The book picks up another ten years after the last book, with Bane and Zannah living in secrecy, slowly building their plan to destroy the Jedi and the Republic. The problem for Bane is that so far Zannah hasn't made any attempt to challenge him and take the mantle of leadership. Bane has become worried that Zannah is merely waiting for the ravages of time to do him in, completely violating the principle of the Rule of Two. But if Bane is to successfully replace Zannah with another apprentice he'll need to find a way to cheat death itself.

Meanwhile, it turns out that Serra, the daughter of the healer Caleb who Bane intimidated and then murdered, has married into the royal family of the planet Doan. When her husband, the crown prince, is murdered by a rebel group, Serra ends up on a path of revenge that will take her to face her greatest fears and confront Darth Bane.

The biggest feeling I was left with at the end of this book was did we really need to tell this story? I mean, I kind of like Serra's arc and discovering that revenge truly isn't worth it in the end and making her peace with that, but this is really the first time she's a character in these books. I think I'd have preferred a more in-depth plot with the Jedi across all three books, rather than the haphazard sort of approach we have to the non-Sith characters. It's not that Serra's a bad character, but it feels like they had a couple different ideas for protagonists against the Sith and went with all of the instead of just focusing on a few. I think it would have made the books feel more connected, because as they are they feel like episodes rather than a complete arc.

As for Bane and Zannah, I feel like we didn't need to see the ending of their conflict. We knew one way or another that Zannah would eventually replace Bane and continue the line of the Sith which would end with Palpatine and Vader. I kind of took it for granted that Zannah would be the one to succeed in this conflict and the biggest question was who of the three Force-sensitive characters we have in this book would end up being the next apprentice. I'm just left wondering if this was a story that needed to be told.

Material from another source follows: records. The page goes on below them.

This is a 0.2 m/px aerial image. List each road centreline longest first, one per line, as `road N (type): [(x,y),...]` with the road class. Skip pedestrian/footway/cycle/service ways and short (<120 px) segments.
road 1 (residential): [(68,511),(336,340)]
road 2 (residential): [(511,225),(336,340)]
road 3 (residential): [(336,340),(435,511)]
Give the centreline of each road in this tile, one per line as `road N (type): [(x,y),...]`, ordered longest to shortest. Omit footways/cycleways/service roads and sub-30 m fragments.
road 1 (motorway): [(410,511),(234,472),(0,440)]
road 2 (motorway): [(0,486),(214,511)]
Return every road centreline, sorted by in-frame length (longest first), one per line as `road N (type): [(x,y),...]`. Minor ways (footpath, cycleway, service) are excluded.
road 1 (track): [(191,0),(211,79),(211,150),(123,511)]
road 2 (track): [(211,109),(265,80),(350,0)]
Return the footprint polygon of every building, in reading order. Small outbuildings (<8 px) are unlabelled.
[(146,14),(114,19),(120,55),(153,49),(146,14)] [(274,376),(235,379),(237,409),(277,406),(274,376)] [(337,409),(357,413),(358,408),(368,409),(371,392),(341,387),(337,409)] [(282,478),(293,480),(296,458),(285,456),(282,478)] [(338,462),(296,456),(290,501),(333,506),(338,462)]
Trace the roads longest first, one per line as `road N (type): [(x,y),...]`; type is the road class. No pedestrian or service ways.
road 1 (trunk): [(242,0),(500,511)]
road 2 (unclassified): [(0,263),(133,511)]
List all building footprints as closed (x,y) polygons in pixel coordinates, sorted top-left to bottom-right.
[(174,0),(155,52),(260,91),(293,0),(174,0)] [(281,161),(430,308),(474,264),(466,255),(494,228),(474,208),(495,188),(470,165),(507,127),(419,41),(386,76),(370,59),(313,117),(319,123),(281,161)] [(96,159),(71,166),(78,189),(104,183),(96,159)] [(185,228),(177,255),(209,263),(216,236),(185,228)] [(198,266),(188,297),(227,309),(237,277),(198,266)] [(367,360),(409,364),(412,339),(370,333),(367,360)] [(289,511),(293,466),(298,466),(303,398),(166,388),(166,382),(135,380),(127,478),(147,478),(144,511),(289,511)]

I think what would have improved this series would have been more development on the light-side of things, maybe having a few consistent Jedi characters, perhaps motivated slightly by revenge or tempted by the dark side, to serve as a contrast or foil to Bane and Zannah. Instead we end up with multiple characters who get far less spotlight time than Bane and Zannah. It also could have produced a better arc over three books than each book feeling like its own story. These books are okay, but definitely leave room for improvement.